Molten lava and diet coke have something in common: too much gas. See here for gas escaping from lava, and throwing molten rock into the air, and see
just for fun, because it is just great. They are using simply bottles of Diet Coke and a brand of mint called Mentos. That’s all.
Incidentally, I thought about lava as I just got an email from a volcanology PhD student asking about the nucleation of bubbles in magma. I know nothing about magma (except that it is hot molten rock) and so had not thought about this problem. But the bubbles you see bursting from the lava must start off small and grow – and the initial process of formation is called nucleation. How much nucleation occurs will then I presume affect whether you get lots of little bubbles or the few huges ones in the YouTube clip.

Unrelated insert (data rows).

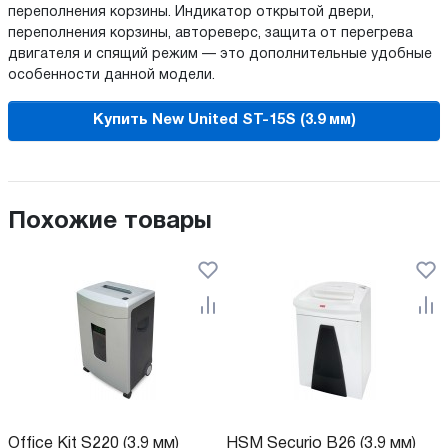
переполнения корзины. Индикатор открытой двери,
переполнения корзины, автореверс, защита от перегрева
двигателя и спящий режим — это дополнительные удобные
особенности данной модели.
Купить New United ST-15S (3.9 мм)
Похожие товары
Office Kit S220 (3.9 мм)
HSM Securio B26 (3.9 мм)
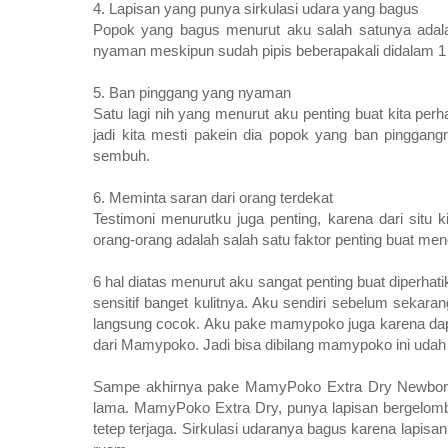
4. Lapisan yang punya sirkulasi udara yang bagus
Popok yang bagus menurut aku salah satunya adalah
nyaman meskipun sudah pipis beberapakali didalam 1
5. Ban pinggang yang nyaman
Satu lagi nih yang menurut aku penting buat kita perh
jadi kita mesti pakein dia popok yang ban pinggang
sembuh.
6. Meminta saran dari orang terdekat
Testimoni menurutku juga penting, karena dari situ k
orang-orang adalah salah satu faktor penting buat me
6 hal diatas menurut aku sangat penting buat diperha
sensitif banget kulitnya. Aku sendiri sebelum seka
langsung cocok. Aku pake mamypoko juga karena dape
dari Mamypoko. Jadi bisa dibilang mamypoko ini udah 
Sampe akhirnya pake MamyPoko Extra Dry Newborn,
lama. MamyPoko Extra Dry, punya lapisan bergelomba
tetep terjaga. Sirkulasi udaranya bagus karena lapisan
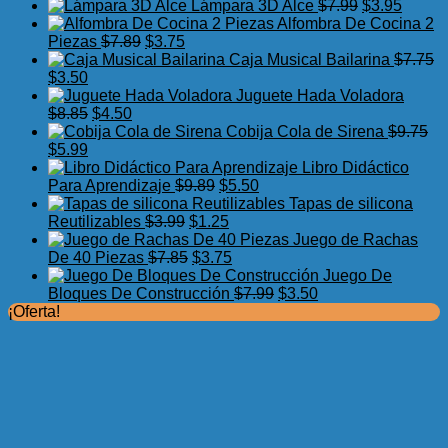
precio
precio
El
El
Lámpara 3D Alce
$
7.99
$
3.95
original
actual
precio
precio
Alfombra De Cocina 2
El
El
era:
es:
original
actual
Piezas
$
7.89
$
3.75
precio
precio
$17.50.
$11.99.
era:
es:
Caja Musical Bailarina
$
7.75
El
El
original
actual
$7.99.
$3.95.
$
3.50
precio
precio
era:
es:
Juguete Hada Voladora
original
actual
El
El
$7.89.
$3.75.
$
8.85
$
4.50
era:
es:
precio
precio
Cobija Cola de Sirena
$
9.75
$7.75.
El
$3.50.
El
original
actual
$
5.99
precio
precio
era:
es:
Libro Didáctico
original
actual
$8.85.
$4.50.
El
El
Para Aprendizaje
$
9.89
$
5.50
era:
es:
precio
precio
Tapas de silicona
$9.75.
$5.99.
El
original
El
actual
Reutilizables
$
3.99
$
1.25
precio
era:
precio
es:
Juego de Rachas
original
El
$9.89.
actual
El
$5.50.
De 40 Piezas
$
7.85
$
3.75
era:
precio
es:
precio
Juego De
$3.99.
original
$1.25.
actual
El
El
Bloques De Construcción
$
7.99
$
3.50
era:
es:
precio
precio
¡Oferta!
$7.85.
$3.75.
original
actual
era:
es:
$7.99.
$3.50.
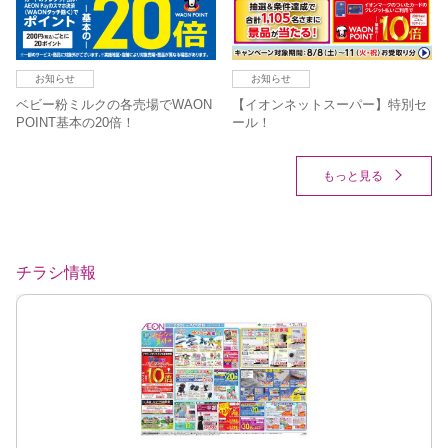
お知らせ
お知らせ
ベビー粉ミルクの各売場でWAON
【イオンネットスーパー】特別セ
POINT基本の20倍！
ール！
もっと見る
チラシ情報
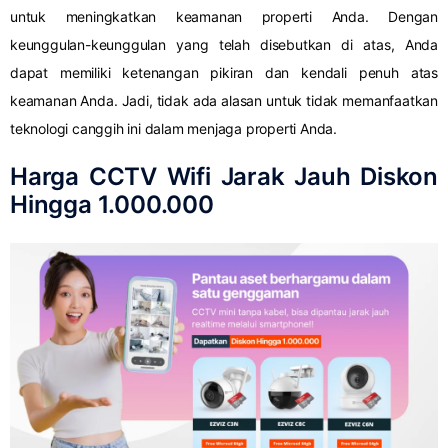
untuk meningkatkan keamanan properti Anda. Dengan
keunggulan-keunggulan yang telah disebutkan di atas, Anda
dapat memiliki ketenangan pikiran dan kendali penuh atas
keamanan Anda. Jadi, tidak ada alasan untuk tidak memanfaatkan
teknologi canggih ini dalam menjaga properti Anda.
Harga CCTV Wifi Jarak Jauh Diskon
Hingga 1.000.000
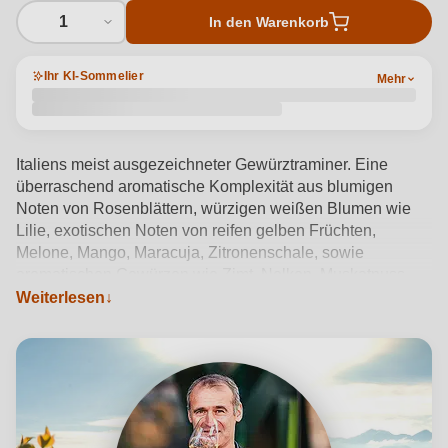
1
In den Warenkorb
Ihr KI-Sommelier
Mehr
Italiens meist ausgezeichneter Gewürztraminer. Eine
überraschend aromatische Komplexität aus blumigen
Noten von Rosenblättern, würzigen weißen Blumen wie
Lilie, exotischen Noten von reifen gelben Früchten,
Melone, Mango, Maracuja, Zitronenschale, sowie
aromatischen Gewürzen wie Zimt, Nelken, Muskatnuss,
Ingwer, Safran. Vollmundig, tiefgründig, würzig, saftig, mit
Weiterlesen
intensiver Aromatik und Frische, ausgeprägter Mineralität,
die mit zunehmendem Alter noch verführerischer wird, und
mit einem äußerst anhaltenden Abgang.
Produktdetails anzeigen →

Anyway, back to the Diet Coke. Like lava it has too much gas. When they make carbonated drinks they force carbon dioxide, CO2, into it. Lots of CO2, so much so that the carbonated drink is unstable, and so bubbles of CO2 tend to form to release this excess gas. These bubbles are of course the whole point.
But this begs the question: As you have too much CO2 in the Coke, how fast will the CO2 form bubbles and escape? That depends on the nucleation rate – the rate at which bubbles form. This can be increased by shaking – we all know that if we shake a can of coke then we get lots of bubbles, and the bubbles and liquid can explode out of the bottle. All you have done is here take a process, the drink losing its CO2 and going flat, that might take hours and speeded it up.
The YouTube clip exploits the same idea except than instead of shaking, you just add lots of a surface on which bubbles of CO2 nucleate like crazy – for some reason the surface of Mentos is perfect for this. Just add Mentos to a bottle of coke, bubbles form like crazy on the surface of these mints and then the bubbles and coke just fountain out. Its just simple physics in action.
The sample principle should work for lava, although you would need something a bit more heat-resistant than mints.